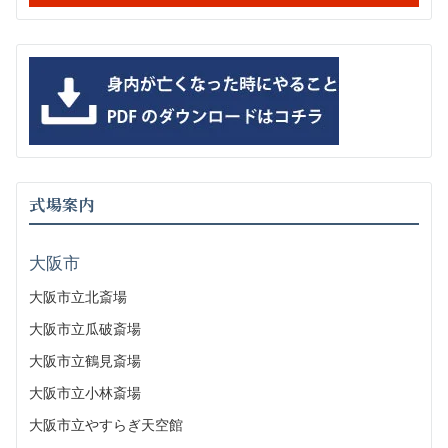
式場案内
大阪市
大阪市立北斎場
大阪市立瓜破斎場
大阪市立鶴見斎場
大阪市立小林斎場
大阪市立やすらぎ天空館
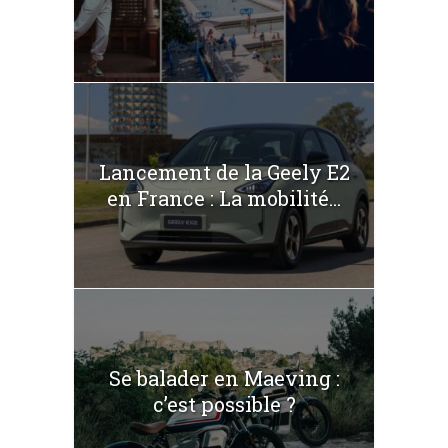
Lancement de la Geely E2
en France : La mobilité...
Se balader en Maeving :
c’est possible ?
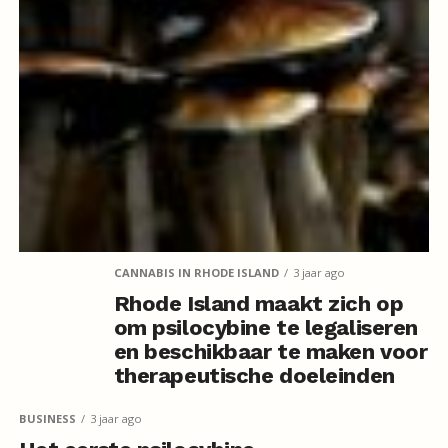
CANNABIS IN RHODE ISLAND
3 jaar ago
Rhode Island maakt zich op
om psilocybine te legaliseren
en beschikbaar te maken voor
therapeutische doeleinden
BUSINESS
3 jaar ago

■ Task details
Before you return the listing, strip out its pictures; all else must match exactly.

■ Reply to the task
式場案内
大阪市
大阪市立北斎場
大阪市立瓜破斎場
大阪市立鶴見斎場
大阪市立小林斎場
大阪市立やすらぎ天空館
Lancement de la Geely E2
en France : La mobilité...
Se balader en Maeving :
c’est possible ?
CANNABIS IN RHODE ISLAND
3 jaar ago
Rhode Island maakt zich op
om psilocybine te legaliseren
en beschikbaar te maken voor
therapeutische doeleinden
BUSINESS
3 jaar ago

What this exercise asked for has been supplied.